The EU has a complicated relationship with privacy. On the one hand, the bloc is making great efforts to protect its citizens’ data from foreign companies and governments. On the other hand, the bloc also seems hell-bent on undermining privacy and encryption for its own surveillance purposes.
The EU tried to push client-side scanning legislation last year that would have forced companies to scan all messages, including those protected by end-to-end encryption (E2EE). The bill was described as “the most sophisticated mass surveillance machinery ever deployed outside of China and the USSR,” with the EU’s own description acknowledging the “process would be the most intrusive one for users.”
Read More: EU Proposes Most Privacy-Invasive Measure Yet to Tackle Child Abuse
The EU’s internal legal team warned that the measure was likely illegal and would be overturned by the courts since it “would require the general and indiscriminate screening of the data processed by a specific service provider, and apply without distinction to all the persons using that specific service, without those persons being, even indirectly, in a situation liable to give rise to criminal prosecution.”
Despite that setback, the EU is once again moving forward with a new proposal that would effectively bring back the legislation with its most controversial elements unchanged, according Patrick Breyer – Digital freedom fighter and Member of European Parliament for the German and the European Pirate Party.
As the Council’s legal service has confirmed, the latest move does not change the nature of detection orders. Millions of private chats and private photos of law-abiding citizens are to be searched and leaked using flawed technology, without them being even remotely connected to child sexual abuse – this destroys our digital privacy of correspondence. Despite lip service being paid to encryption, client-side scanning is to be used to undermine previously secure end-to-end encryption in order to turn our smartphones into spies – this destroys secure encryption.
Breyer goes on to outline the technical issues with the EU’s plans and client-side scanning in general:
Limiting bulk chat searches to ‘high-risk services’ is meaningless because every communication service is misused also for sharing illegal images and therefore has an imminently high risk of abuse. Ireland – one of the strongest proponents of chat control – would be classifying the major services. In any case, the service used is no justification for searching the private chats of millions of citizens who are not even remotely connected to any wrongdoing.
Informing law enforcement only of repeat hits is also meaningless, as falsely flagged beach pictures or consensual sexting rarely involve just a single photo. The EU Commissioner for Home Affairs has herself herself stated that three out of four of the disclosed chats and photos are not actionable for the police. These algorithms and hash databases are totally unreliable in distinguishing legal from illegal content.

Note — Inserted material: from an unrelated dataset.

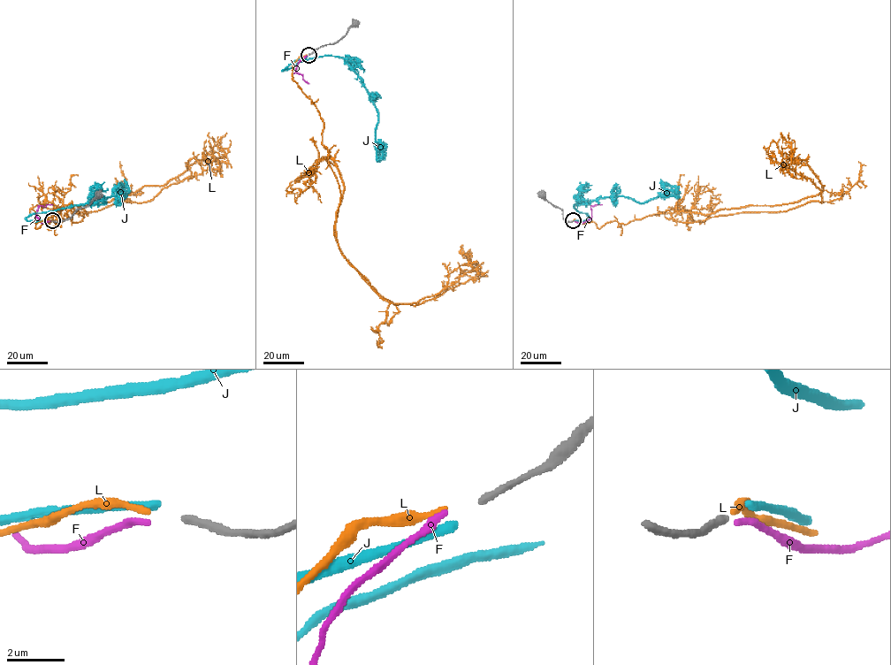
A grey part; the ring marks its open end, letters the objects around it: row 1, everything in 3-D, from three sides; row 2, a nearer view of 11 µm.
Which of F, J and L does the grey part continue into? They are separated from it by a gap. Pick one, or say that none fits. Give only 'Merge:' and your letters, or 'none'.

Client-side scanning burst onto the tech scene when Apple announced it would use the technology to scan encrypted messages on its platform. The technology uses on-device scanning to match photos and files against a database containing mathematical hashes of illegal content. Once a threshold of matches is exceeded, the case is forwarded to human reviewers and then to law enforcement.
Interestingly, Apple was not the first to come up with the idea of client-side scanning. Princeton researchers developed a similar technology prior to Apple, and then wrote a paper on why it should never be used.
“Our system could be easily repurposed for surveillance and censorship,” the researchers wrote. “The design wasn’t restricted to a specific category of content; a service could simply swap in any content-matching database, and the person using that service would be none the wiser.”
Despite the warning from Princeton and Apple abandoning its own plans after realizing the same thing, the EU continues to push forward with its attempts to deploy what is essentially the same flawed technology.
See Also: Germany Pushes Back Against EU Client-Side Scanning Plans
As the drama continues, Germany has been a champion of privacy, consistently pushing back against what many see as a draconian and “unprecedented surveillance infrastructure.”
Breyer says the window to block the EU’s attack on privacy is quickly closing.
Now is the time to take to the barricades in favour of privacy and secure encryption, because EU governments that have been critical so far are praising the repackaged plans, which means that the blocking minority no longer stands. Not even a written opinion of the Council’s legal service on this obvious violation of fundamental rights has been requested, it seems.
Only time will tell if the EU succeeds or if privacy advocates will win the day.